Design & Fabrication
The sources are comprised of 1” diameter aluminum (6061) blanks that are 0.625” thick. Each piece was cut from bar stock to within 0.060” of the final linear dimension and faced to length. A central hole for the uraninite sample was then drilled with a 0.375” diameter carbide 4-flute end mill with lathe spindle speed at 1000 rpm to leave a square-bottomed hole. The finished blank is deburred & the hole cleaned with a swab soaked in denatured alcohol. The sample is then placed in the hole with tweezers and two-part epoxy is poured over it. This is generally the 5-minute cure type epoxy, but other epoxies or potting compounds work fine too. In this case, the uraninite samples were completely immersed in epoxy. The emitted radiation is then predominantly beta and gamma since most (if not all) of the alpha particles are absorbed by the epoxy encapsulation.
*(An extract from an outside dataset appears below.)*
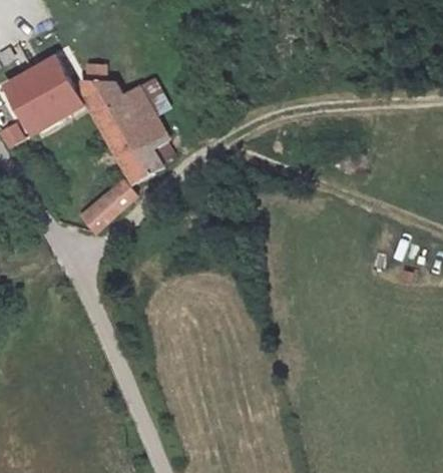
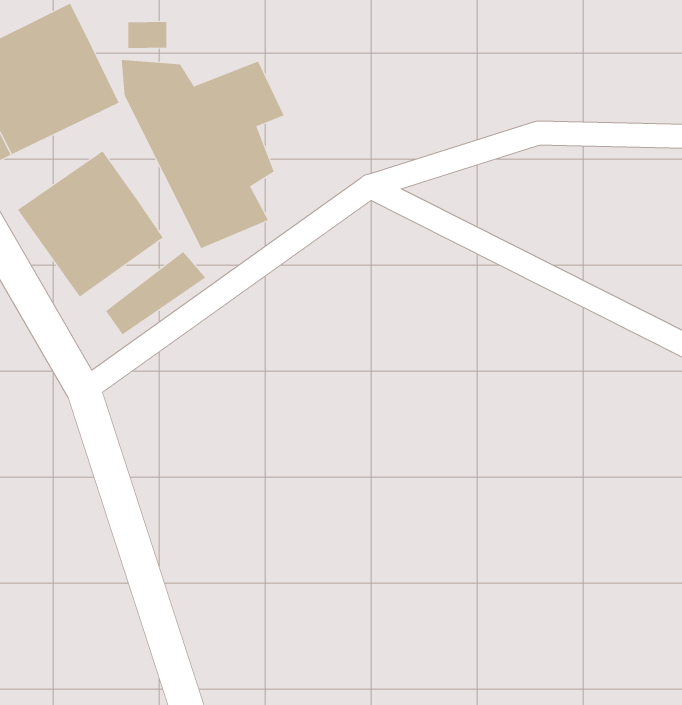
building: none -> [17,150,163,298]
The image at right shows a completed check source with the embedded uraninite sample in the center. Note that the activity & type of radioactive material is noted on the label.

Testing & Calibration
In testing these two check sources, a Ludlum Model-177 ratemeter verified their activity. Check source #1 yielded a total 3-minute count of 6982 or 6982/3 = 2.3 X 103 counts per minute (CPM). Check source #2 yielded a total 3-minute count of 2767 or 2767/3 = 992 CPM. Ambient temperature was 20oC. These two results do not include background corrections since the normal background with this instrument at this location is a nominal 40 CPM. Since these are only check sources, there was no great effort in calibrating them further. They are perfectly adequate to verify the functioning of various particle & radiation counters, except for those instruments designed solely to detect alpha particles.

 


[1] B. Hall & R. Cantu, The Ludlum Report: More on Check Sources, Ludlum Measurements, Inc., Sweetwater, TX, 2004.